Task list
• 1. From the China Pavilion passage, extract the text from "The structure was" to "early twentieth centuries.".
• 2. According to the China Pavilion passage, how far apart are the east-west rafters spaced?

Reading passage
*** Begin section ***

The fabrication and installation of the China Pavilion was a monumental effort that was accomplished in a very short timeframe of six months. A joint team including the client, Tsinghua University, architects, engineers, and builders from three continents worked intensely and effectively for many months, collaborating on a daily basis to ensure that the pavilion was ready for visitors when Expo Milano opened on May 1, 2015.
Rafter overlay diagram showing the transition between the city skyline (blue) and the rolling landscape (red).
The roof of the China Pavilion was designed as an exposed glulam structure. Inspired by Chinese traditional “raised beam” construction, the design utilized contemporary engineering to create the long spans required by building’s public program. Through rigorous calculation, a roof structure with spans of up to thirty-seven meters and slim vertical columns was created. Designed to float over the site, the timber roof is physically separated from the exhibition area beneath. This created the sense of openness mandated by the design concept and echoed Asian architectural tradition, in which walls stop short of the roof, allowing interior spaces to flow horizontally and merge into each other.
The structure was designed to reinforce the reading of the “landscape to city” gesture. The form created by the initial merging action was articulated via a series of east-west rafters that created cross sections through the roof form, spaced two meters apart. Each rafter captured a specific moment within the transition, allowing viewers to read the concept clearly from within the pavilion. In addition, the rafters created a sense of frozen motion within the space, an effect similar to what was famously captured in stop-motion photographs taken by Étienne-Jules Marey or Harold Edgerton in the late nineteenth and early twentieth centuries.

*** End section ***

[Page images and extracted text]
*** Begin section ***

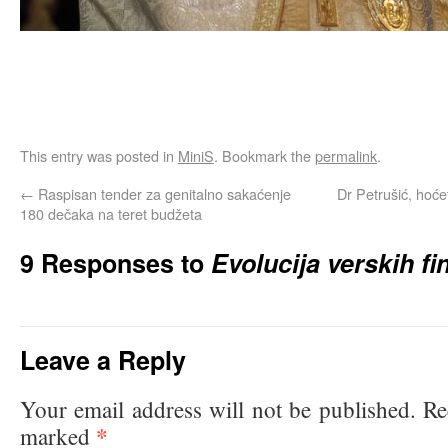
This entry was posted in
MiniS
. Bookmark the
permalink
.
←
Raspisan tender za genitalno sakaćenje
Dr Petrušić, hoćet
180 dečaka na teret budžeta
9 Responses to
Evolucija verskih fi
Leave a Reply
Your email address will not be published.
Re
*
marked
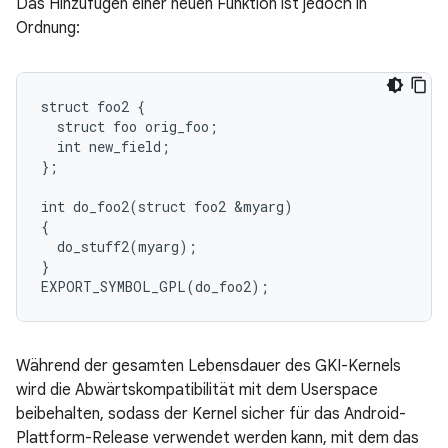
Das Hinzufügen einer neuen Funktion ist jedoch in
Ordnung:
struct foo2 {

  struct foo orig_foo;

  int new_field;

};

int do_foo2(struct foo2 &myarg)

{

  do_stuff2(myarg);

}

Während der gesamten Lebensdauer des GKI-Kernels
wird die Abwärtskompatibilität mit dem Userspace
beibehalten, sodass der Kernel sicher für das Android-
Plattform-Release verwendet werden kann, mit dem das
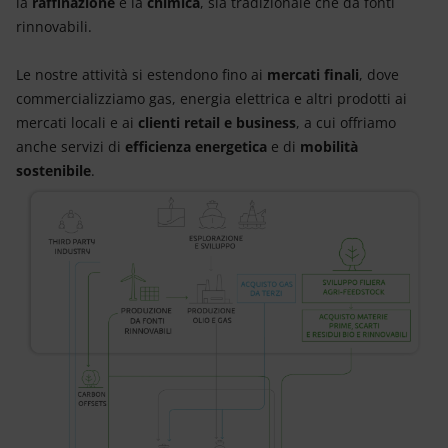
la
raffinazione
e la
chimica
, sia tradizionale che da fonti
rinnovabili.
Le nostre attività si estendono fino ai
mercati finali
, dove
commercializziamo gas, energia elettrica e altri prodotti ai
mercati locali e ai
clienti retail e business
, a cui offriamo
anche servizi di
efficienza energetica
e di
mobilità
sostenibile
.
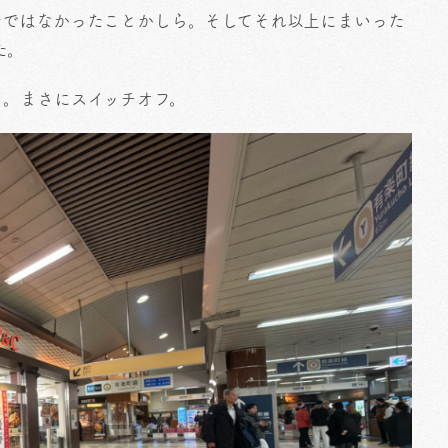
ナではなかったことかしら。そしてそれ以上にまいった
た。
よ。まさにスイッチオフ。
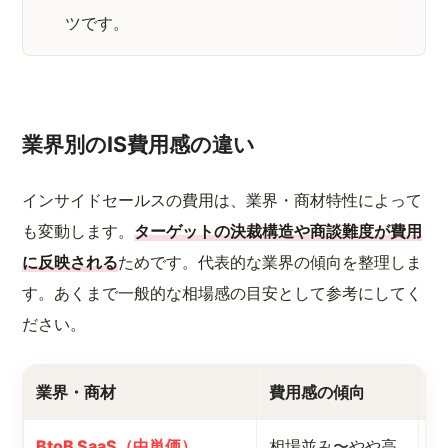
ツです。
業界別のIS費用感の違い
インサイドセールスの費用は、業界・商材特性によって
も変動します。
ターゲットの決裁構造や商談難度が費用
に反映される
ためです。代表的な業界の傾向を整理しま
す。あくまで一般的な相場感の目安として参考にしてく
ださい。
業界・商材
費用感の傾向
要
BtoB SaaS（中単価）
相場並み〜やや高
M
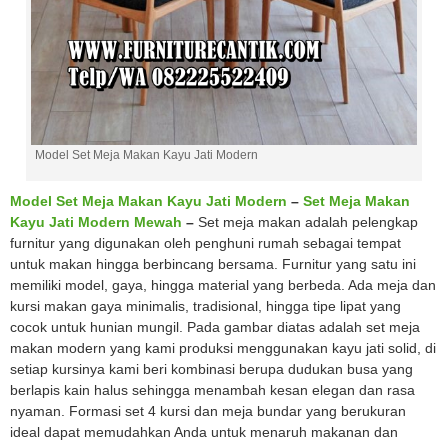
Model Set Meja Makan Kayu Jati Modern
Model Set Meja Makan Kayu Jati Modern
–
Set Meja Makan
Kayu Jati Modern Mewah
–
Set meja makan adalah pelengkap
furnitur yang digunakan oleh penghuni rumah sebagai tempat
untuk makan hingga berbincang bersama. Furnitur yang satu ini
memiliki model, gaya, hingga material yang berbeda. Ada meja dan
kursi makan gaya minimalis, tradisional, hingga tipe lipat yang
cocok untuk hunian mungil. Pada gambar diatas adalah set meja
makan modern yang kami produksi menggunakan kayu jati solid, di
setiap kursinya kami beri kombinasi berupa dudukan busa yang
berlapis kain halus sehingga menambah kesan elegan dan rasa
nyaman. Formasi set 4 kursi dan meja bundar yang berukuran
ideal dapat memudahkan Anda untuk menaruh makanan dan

*** End section ***

Expected responses
• 1.
The structure was designed to reinforce the reading of the “landscape to city” gesture. The form created by the initial merging action was articulated via a series of east-west rafters that created cross sections through the roof form, spaced two meters apart. Each rafter captured a specific moment within the transition, allowing viewers to read the concept clearly from within the pavilion. In addition, the rafters created a sense of frozen motion within the space, an effect similar to what was famously captured in stop-motion photographs taken by Étienne-Jules Marey or Harold Edgerton in the late nineteenth and early twentieth centuries.

• 2. Two meters apart.